Why Letting Your Employees Act Like Children is Good for Business
Let’s start with allowing, and/or strongly suggesting, your employees dress up for Halloween. There are several ways to skin this witch’s cat, for example: let employees decide on their own and hope for the best; give each department a theme (dress up like a work flow process; pair people up who don’t usually work together and tell them they must come as an infamous couple from another time; imitate our best client; embody the client and/or business type you’d like to have; or emulate the member of the Peanuts/Scooby Doo/Simpsons gang you most represent).

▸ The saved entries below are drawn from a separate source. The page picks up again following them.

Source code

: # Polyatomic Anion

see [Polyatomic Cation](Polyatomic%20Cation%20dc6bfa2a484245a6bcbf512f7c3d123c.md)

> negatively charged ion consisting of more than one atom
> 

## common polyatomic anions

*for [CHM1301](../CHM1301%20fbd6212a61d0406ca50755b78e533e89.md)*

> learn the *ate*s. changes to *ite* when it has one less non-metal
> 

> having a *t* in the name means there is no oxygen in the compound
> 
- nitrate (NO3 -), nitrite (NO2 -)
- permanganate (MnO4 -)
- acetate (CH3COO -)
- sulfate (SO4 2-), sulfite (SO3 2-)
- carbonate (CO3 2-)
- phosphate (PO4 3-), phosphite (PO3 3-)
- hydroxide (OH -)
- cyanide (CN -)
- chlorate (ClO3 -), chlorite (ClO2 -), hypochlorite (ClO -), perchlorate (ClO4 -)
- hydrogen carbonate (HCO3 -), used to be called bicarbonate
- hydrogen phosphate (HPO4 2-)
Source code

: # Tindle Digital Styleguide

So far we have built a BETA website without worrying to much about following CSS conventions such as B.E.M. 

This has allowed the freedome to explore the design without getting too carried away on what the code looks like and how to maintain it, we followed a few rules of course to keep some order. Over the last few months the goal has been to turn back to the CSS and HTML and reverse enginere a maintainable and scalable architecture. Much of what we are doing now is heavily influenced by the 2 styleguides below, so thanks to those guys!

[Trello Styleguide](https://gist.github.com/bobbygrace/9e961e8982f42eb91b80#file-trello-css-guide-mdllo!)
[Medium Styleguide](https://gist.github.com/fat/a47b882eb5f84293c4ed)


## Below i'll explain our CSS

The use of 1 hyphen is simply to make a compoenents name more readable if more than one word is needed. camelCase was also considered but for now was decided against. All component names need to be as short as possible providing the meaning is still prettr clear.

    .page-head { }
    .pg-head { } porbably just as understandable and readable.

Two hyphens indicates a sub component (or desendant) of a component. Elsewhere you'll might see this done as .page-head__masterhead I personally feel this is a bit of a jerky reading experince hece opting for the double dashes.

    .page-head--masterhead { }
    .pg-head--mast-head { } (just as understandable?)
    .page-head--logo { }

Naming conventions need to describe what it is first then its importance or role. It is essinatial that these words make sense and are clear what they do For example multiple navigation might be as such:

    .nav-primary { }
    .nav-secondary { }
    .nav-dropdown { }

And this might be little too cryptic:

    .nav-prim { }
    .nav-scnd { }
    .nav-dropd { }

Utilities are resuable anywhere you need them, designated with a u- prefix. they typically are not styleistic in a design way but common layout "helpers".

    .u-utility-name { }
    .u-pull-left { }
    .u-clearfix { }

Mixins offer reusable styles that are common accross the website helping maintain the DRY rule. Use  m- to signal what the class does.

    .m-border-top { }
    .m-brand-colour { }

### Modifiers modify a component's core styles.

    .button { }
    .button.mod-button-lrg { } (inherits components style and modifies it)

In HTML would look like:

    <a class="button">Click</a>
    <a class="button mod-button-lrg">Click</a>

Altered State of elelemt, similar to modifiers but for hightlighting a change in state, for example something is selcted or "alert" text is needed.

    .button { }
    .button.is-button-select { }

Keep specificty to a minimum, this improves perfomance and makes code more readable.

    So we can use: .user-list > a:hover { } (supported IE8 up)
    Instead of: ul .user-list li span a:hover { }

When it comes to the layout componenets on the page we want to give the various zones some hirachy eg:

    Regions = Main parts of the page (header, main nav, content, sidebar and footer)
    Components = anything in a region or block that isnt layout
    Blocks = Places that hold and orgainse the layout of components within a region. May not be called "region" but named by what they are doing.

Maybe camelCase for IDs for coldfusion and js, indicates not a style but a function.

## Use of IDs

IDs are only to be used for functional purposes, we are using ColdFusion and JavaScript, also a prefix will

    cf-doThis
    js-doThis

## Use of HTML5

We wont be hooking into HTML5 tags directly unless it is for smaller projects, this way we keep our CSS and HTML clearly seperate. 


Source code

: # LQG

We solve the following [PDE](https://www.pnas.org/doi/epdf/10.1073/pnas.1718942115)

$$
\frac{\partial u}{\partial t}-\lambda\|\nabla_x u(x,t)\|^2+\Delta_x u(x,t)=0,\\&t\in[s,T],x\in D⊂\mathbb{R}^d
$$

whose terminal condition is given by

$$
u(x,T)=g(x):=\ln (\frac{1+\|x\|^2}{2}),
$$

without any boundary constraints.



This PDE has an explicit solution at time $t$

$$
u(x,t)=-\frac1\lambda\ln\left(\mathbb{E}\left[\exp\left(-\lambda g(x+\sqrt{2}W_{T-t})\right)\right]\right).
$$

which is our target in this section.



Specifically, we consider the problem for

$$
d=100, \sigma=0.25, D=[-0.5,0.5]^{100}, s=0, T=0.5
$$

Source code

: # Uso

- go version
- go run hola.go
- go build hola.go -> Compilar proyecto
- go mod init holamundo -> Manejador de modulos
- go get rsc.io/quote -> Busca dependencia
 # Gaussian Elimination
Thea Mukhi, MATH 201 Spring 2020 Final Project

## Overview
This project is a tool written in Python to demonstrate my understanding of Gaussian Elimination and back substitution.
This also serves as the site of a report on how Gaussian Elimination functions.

As you can see, the list goes on and on—as should the false teeth, clown shoes and princess tiara.
Team Building
Like most extra-curricular office activities, allowing employees to dress up for Halloween, is reminiscent of childhood creative play, problem solving and team building exercises. Be it leading a blind-folded fellow associate across a room ridden with obstacles, playing charades, Mad Libs or Jenga, any activity that tears down that first layer of inapproachability and fear of speaking one’s mind, is helpful in drawing associates closer for the greater good—the success of the company. Remember, communication is still key to open dialog, which leads to new ideas, solutions and eventually progress, increased market share and productivity. So, if it turns out that you happen to be deemed a dead ringer for Linus, abscond with your child’s, put that thumb in your mouth and suck it up for a day.
Competition Instilling
While you’re in there tearing down walls of silence and smoking people out of their cubicle silos, why not bust open that piggy bank and invest in a few simple prizes for costume contest winners. When Andy in the art department dresses up head to toe and looks exactly like the Jolly Green Giant because he not-so-secretly wants to work on Green Giant Food Company accounts—throw him a few green backs (after all, he’ll need to buy some pants, ASAP). Or when the accounting department actually pulls off an old-school abacus that would make face-and-belly-painting sports fans proud, the least you could do is give them mini golf or bowling vouchers, free movie passes or a gift card to a local coffee shop. Do you smell that? Oh, no that’s not caramel apples burning—that’s the sweet smell of healthy competition. And you know what? Competition, both internal and external, keeps the lights on a little bit longer, if you catch my drift.
Good Feeling
Speaking of drift, have you ever sauntered into a run-of-the-mill establishment or office setting during a themed holiday and been a bit envious to see it decked out floor to ceiling? Who doesn’t like getting that pink-frosting-covered, heart-shaped cookie from the red-sweater-donning, ensconced in red, white and pink balloons teller at the bank on Valentine’s Day? And you’d be lying if you said that Freddie Krueger look alike who took your dry cleaning didn’t scare you; or the elf receptionist who lead you to your examination room didn’t make you smile. Not only did you like how you felt, but you liked how you felt about the company. On a conscious or subconscious level, your impression of a company who cares enough about its employees, and customers for that matter, to let them have a little fun and spread the holiday cheer is a place either you’d like to work, or an establishment you’d be more likely to do business. I’m not kidding, it’s true.
Cause Supporting
All dressed up and no place to go? That’s okay, they can come to you. Local day care centers, children’s non-profits or other civic organizations are always looking to foster new relationships for out reach programs or field trips. Once you start spreading the specific holiday’s joy around, you might just find you want to open up your heart a bit more. All it takes is a few trips to the dollar store for your requisite decorations, lights and candy to set the mood and take center stage in someone else’s eyes for a moment. Encourage all associates to don their best child-appropriate costume, fill a bowl or Jack-O-Lantern with individually wrapped candies and get ready to dole it out to some darling children who may actually need the sustenance—but hey, you need to feed your soul too! As a final plunge in the bobbing-for-apples bucket, you could also hold a costume contest for the little ones who parade around your shop. Just be sure to buy enough prizes for everyone—and come up with equal amounts of winners as there are children in attendance. After all, you know what it’s like to be surrounded by people who act like or need to be rewarded like children—we all do occasionally.
Do all, or any, of the above and your apple will always give you a penny. And if you happen to get a worm too, go fish.